The study included 526 healthy, non-smoking, normal-weight adults, between 20 to 83 years old. Participants were asked to perform what the researchers called a sit-and-reach test (yoga practitioners will recognize it as Paschimottanasana): Sitting on the floor with their back against the wall and their legs straight, participants reached their arms forward by bending at the waist. Based on how far towards their toes they could reach, study participants were then classified as poor- or high-flexibility.
The flexibility scores were then correlated with participants’ blood pressure, cardio-respiratory fitness, and the speed with which pulse beats travelled through the body. The researchers found that trunk flexibility predicted artery stiffness in middle age and older participants, but not in younger participants. Among the middle age and older participants, systolic blood pressure (the peak pressure that occurs as the heart contracts) was higher in people with poor flexibility than in the high-flexibility group.

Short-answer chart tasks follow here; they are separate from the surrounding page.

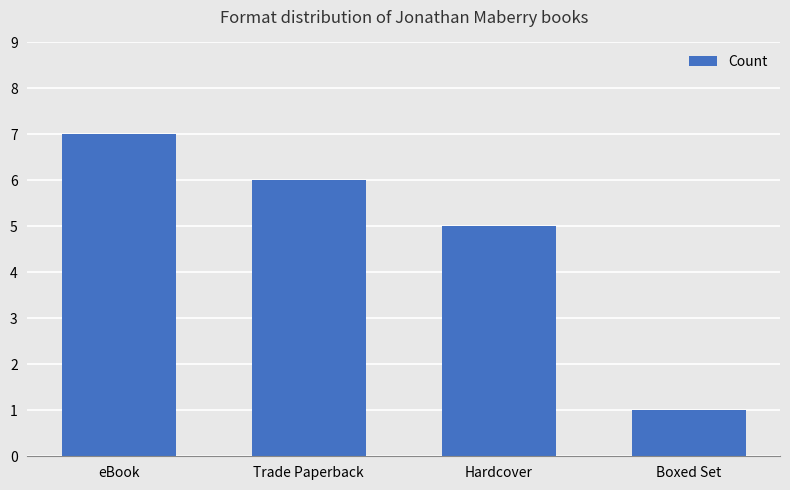

What is the label of the 4th bar from the left?

Boxed Set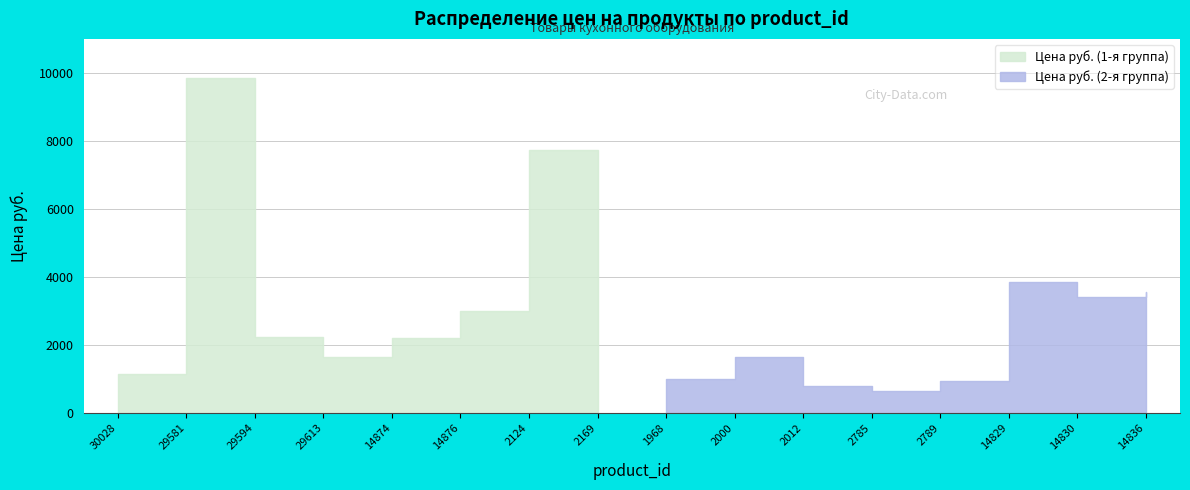

How many values are below 2212?

8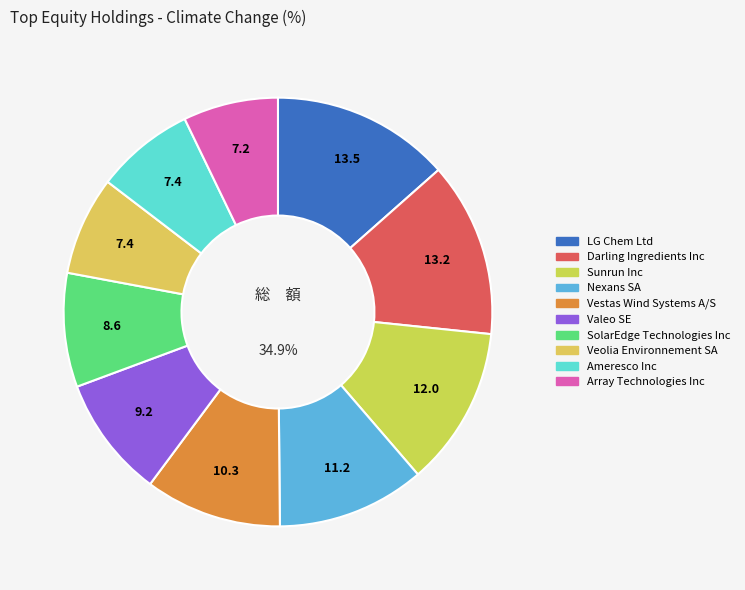

Does any single category account for the majority?

No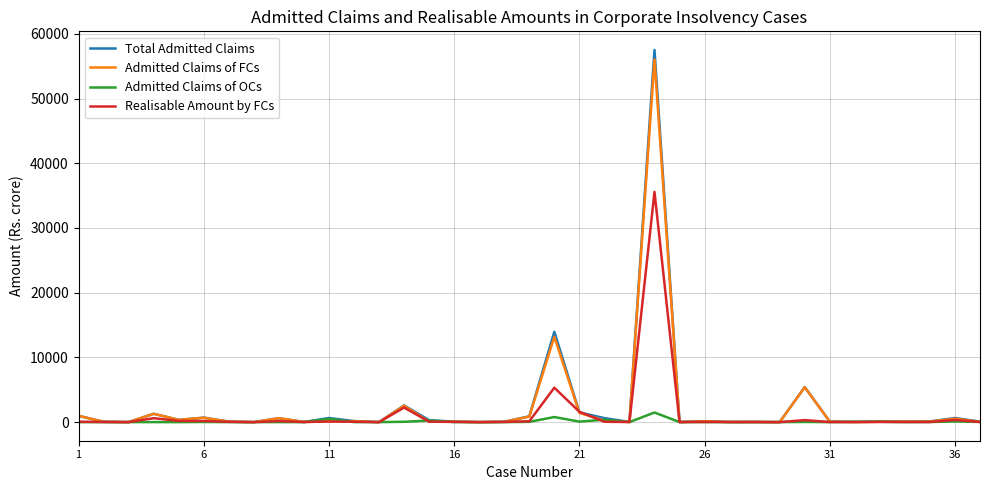

What is the difference between the second highest and second lowest values in the Admitted Claims of FCs series?

13175.1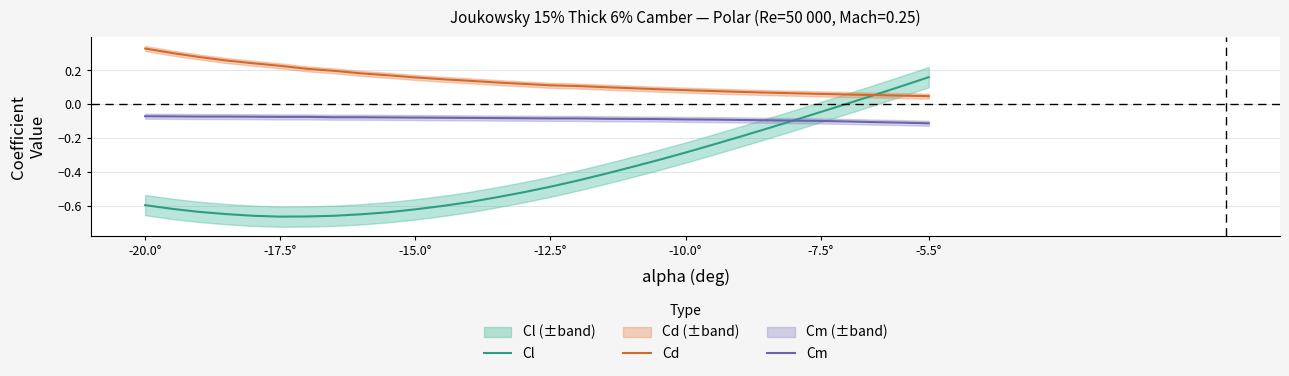

True or false: Cl has a value of -0.1 at -7.5°.

False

Why would arterial flexibility be related to the flexibility of the body as we get older? One reason, the researchers speculate, is that stretching starts a physiological chain reaction, which slows down or counteracts age-related arterial stiffening. Muscles are made flexible by collagen and elastin and when the production of these is stimulated through stretches, it may also keep arteries flexible, in turn reducing the risk of heart disease and stroke.
So here comes the million dollar question, can yoga stretches counteract the arterial stiffening that precedes heart disease and stroke? The researchers believe so. They point to another recent study of middle age and older adults who improved the flexibility of their carotids, after engaging in a regular stretch exercise program. The carotid artery is a major artery found in the neck, and one of the main arteries involved in stroke.
“The findings suggest a possibility that improving flexibility induced by the stretching exercise may be capable of modifying age-related arterial stiffening in middle-aged and older adults,” said Dr. Yamamoto, one of the researchers. “We believe that flexibility exercise, such as stretching, yoga and Pilates, should be integrated as a new recommendation into the known cardiovascular benefits of regular exercise.”
Our Comments: The study casts new light on why yoga therapy helps lower blood pressure naturally. One limitation is that the researchers failed to control for the effects of tight hamstrings, which any yoga therapist knows is a seriously limiting factor in Seated Forward Bend (Paschimottanasana) for many people. Nonetheless, the link between muscular and arterial flexibility makes intuitive sense. In our 50+ yoga therapy clients, we have observed that trunk flexibility is often lost in the rotational dimension as well—more than half of our yoga therapy clients 50 years and up have lost the ability to do even a simple twist. We also observe this in many clients who seek yoga therapy for help with back pain.